Last Updated on December 8, 2020 by ThoughtsStained
WARNING: SPOILERS ABOUND (for entire trilogy, just not first game) AFTER THIS SENTENCE. READ AT YOUR OWN PERIL.
I spent this afternoon frantically killing Saren/Sovereign before I had to go to work tonight. Last night, I stayed up until four in the morning, hyped up on adrenaline, as I fought in Virmire (dammit, Virmire). Even though I knew what was coming as it happened, after beating the game, I sat still, listening to the end credits song, wiping the remnants of threatening tears from my eyes.
BioWare is by far my favorite gaming studio. Mass Effect is one of my favorite gaming series of all time (right up there with Dragon Age ((also BioWare)), Skyrim, Witcher 3: The Wild Hunt, etc. etc.). Yet until this play through, I didn’t even realize what I had been missing!
Hint: a helluva lot.
You see, the first time I played Mass Effect, it was the first game I had ever played where a gun of some sort was your primary weapon. I had absolutely no idea how to aim a gun in a video game, let alone do it with accuracy and kill people. The amount of times I was taken to that red spinning screen with that damn music after I’ve been killed (you know what I’m talking about gamers) drove me nuts; almost to rage quit levels.

- **RECORDED INFORMATION**:
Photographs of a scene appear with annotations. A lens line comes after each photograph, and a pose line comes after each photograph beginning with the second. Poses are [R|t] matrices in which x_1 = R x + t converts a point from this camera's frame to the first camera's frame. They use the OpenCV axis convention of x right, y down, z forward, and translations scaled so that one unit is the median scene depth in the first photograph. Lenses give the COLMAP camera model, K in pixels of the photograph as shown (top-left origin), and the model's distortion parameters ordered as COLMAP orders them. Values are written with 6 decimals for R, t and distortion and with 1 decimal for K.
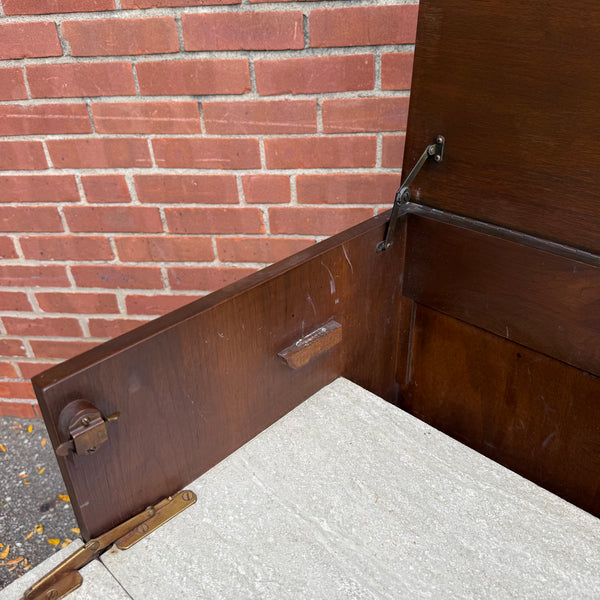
lens RADIAL K [[577.0, 0, 297.3], [0, 577.0, 295.7], [0, 0, 1]] dist [-0.025818, 0.000000]
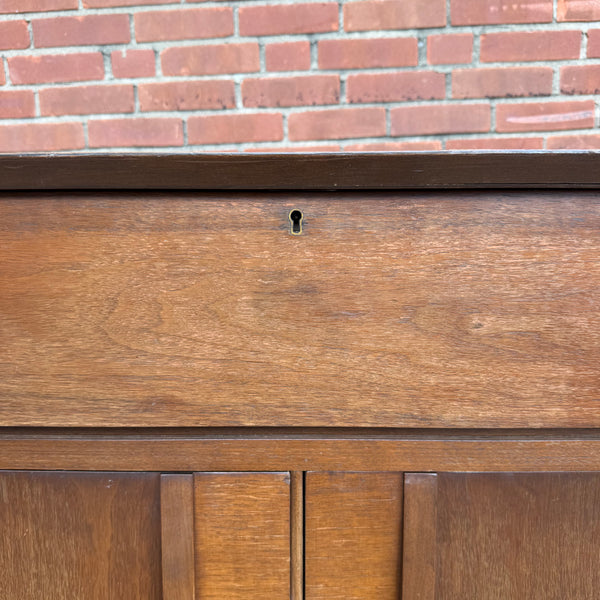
lens RADIAL K [[582.4, 0, 296.5], [0, 582.4, 294.0], [0, 0, 1]] dist [-0.039054, 0.000000]
pose [[0.994700, -0.000057, 0.102821, 0.110750], [0.036218, 0.936100, -0.349863, 0.292815], [-0.096231, 0.351733, 0.931141, -0.095295]]
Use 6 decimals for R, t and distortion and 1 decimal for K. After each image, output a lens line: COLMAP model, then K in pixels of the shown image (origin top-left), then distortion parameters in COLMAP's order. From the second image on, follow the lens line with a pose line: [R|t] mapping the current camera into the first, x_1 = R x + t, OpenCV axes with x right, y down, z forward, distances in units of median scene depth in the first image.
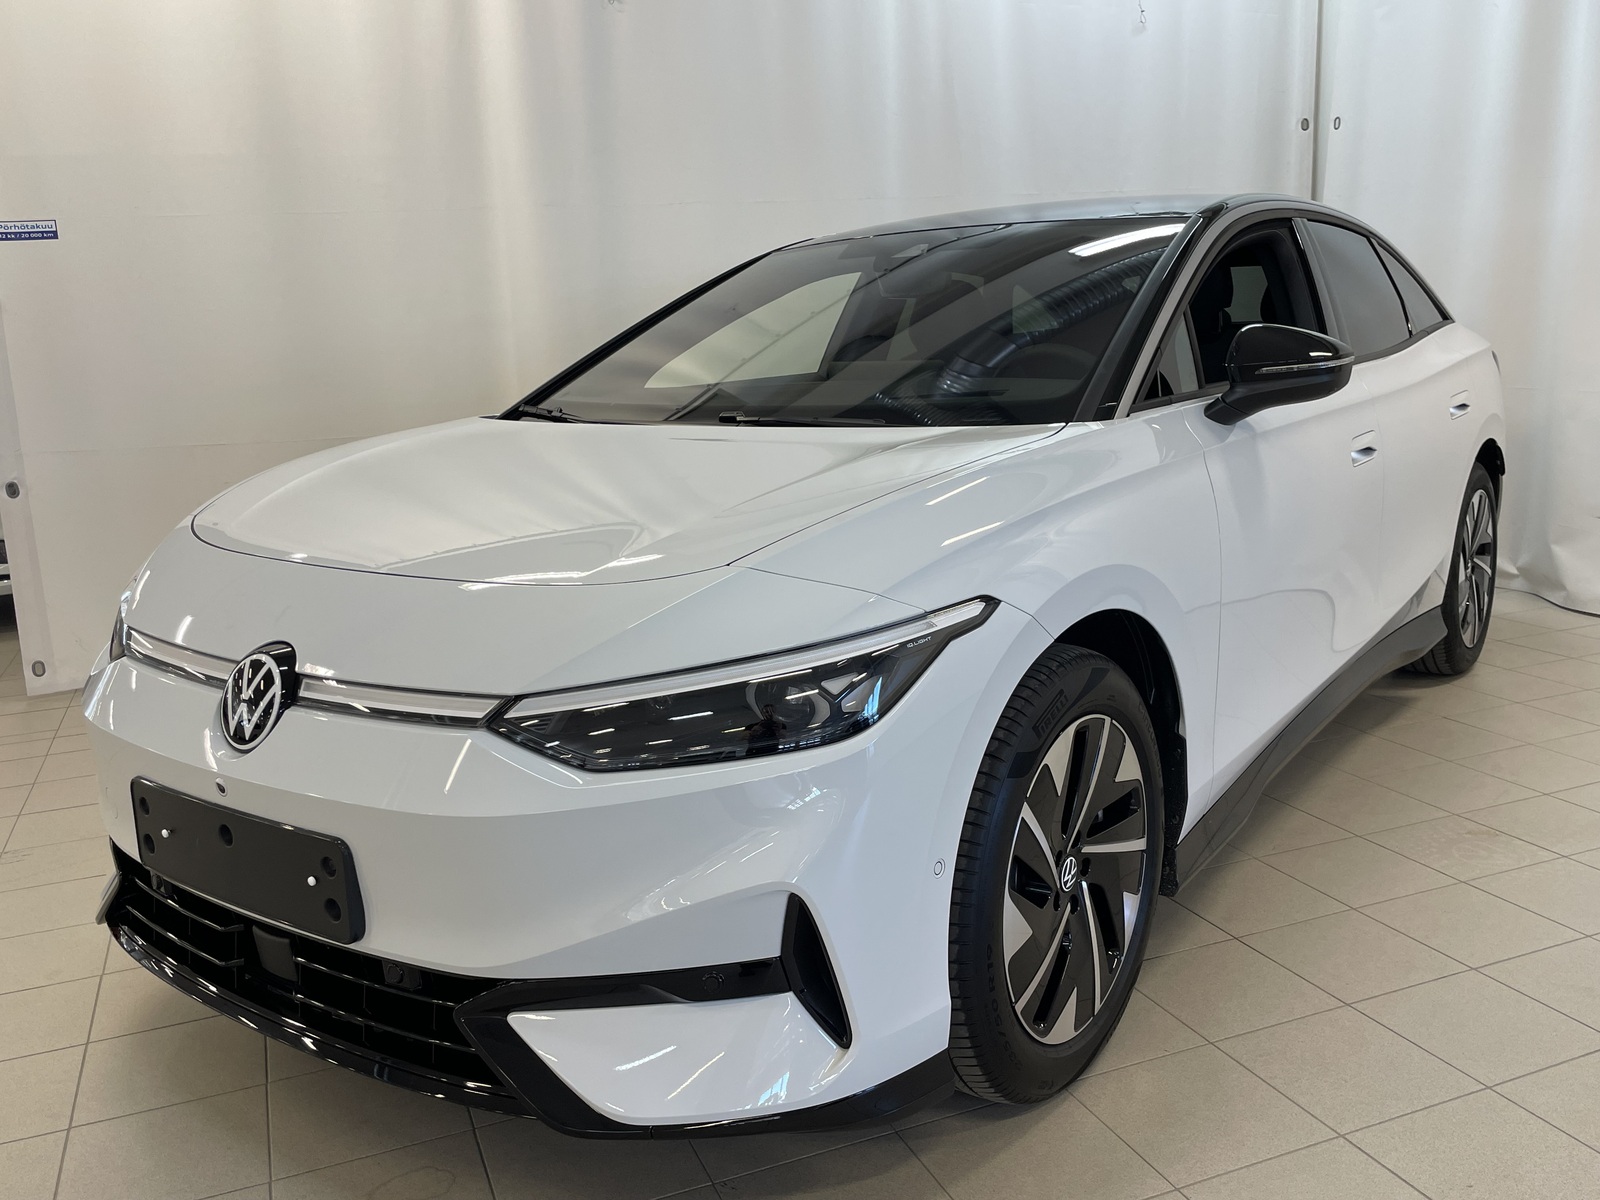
lens RADIAL K [[1365.2, 0, 800.0], [0, 1365.2, 600.0], [0, 0, 1]] dist [0.028618, 0.001085]
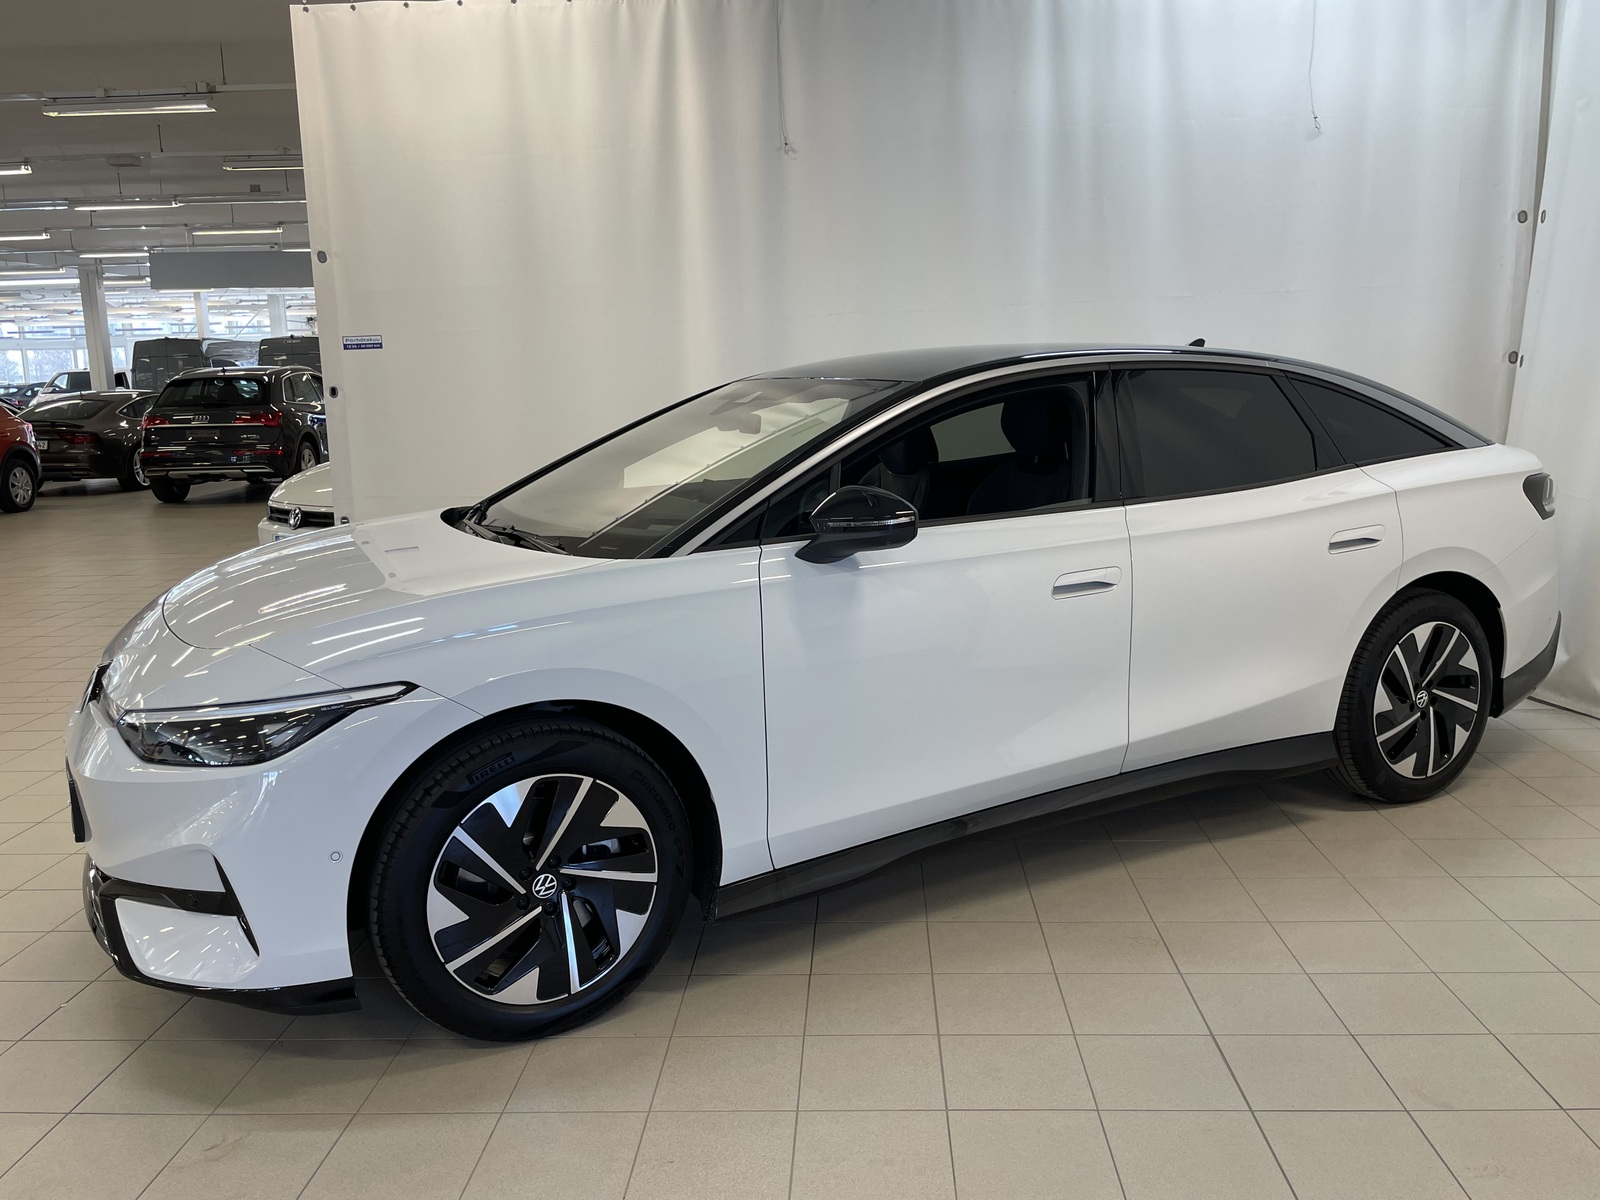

- **REQUIREMENT**:
Reproduce the passage of the Mass Effect replay post above word for word, from "I spent this" to "a helluva lot.".

- **OUTPUT OF THE EXERCISE**:
I spent this afternoon frantically killing Saren/Sovereign before I had to go to work tonight. Last night, I stayed up until four in the morning, hyped up on adrenaline, as I fought in Virmire (dammit, Virmire). Even though I knew what was coming as it happened, after beating the game, I sat still, listening to the end credits song, wiping the remnants of threatening tears from my eyes.
BioWare is by far my favorite gaming studio. Mass Effect is one of my favorite gaming series of all time (right up there with Dragon Age ((also BioWare)), Skyrim, Witcher 3: The Wild Hunt, etc. etc.). Yet until this play through, I didn’t even realize what I had been missing!
Hint: a helluva lot.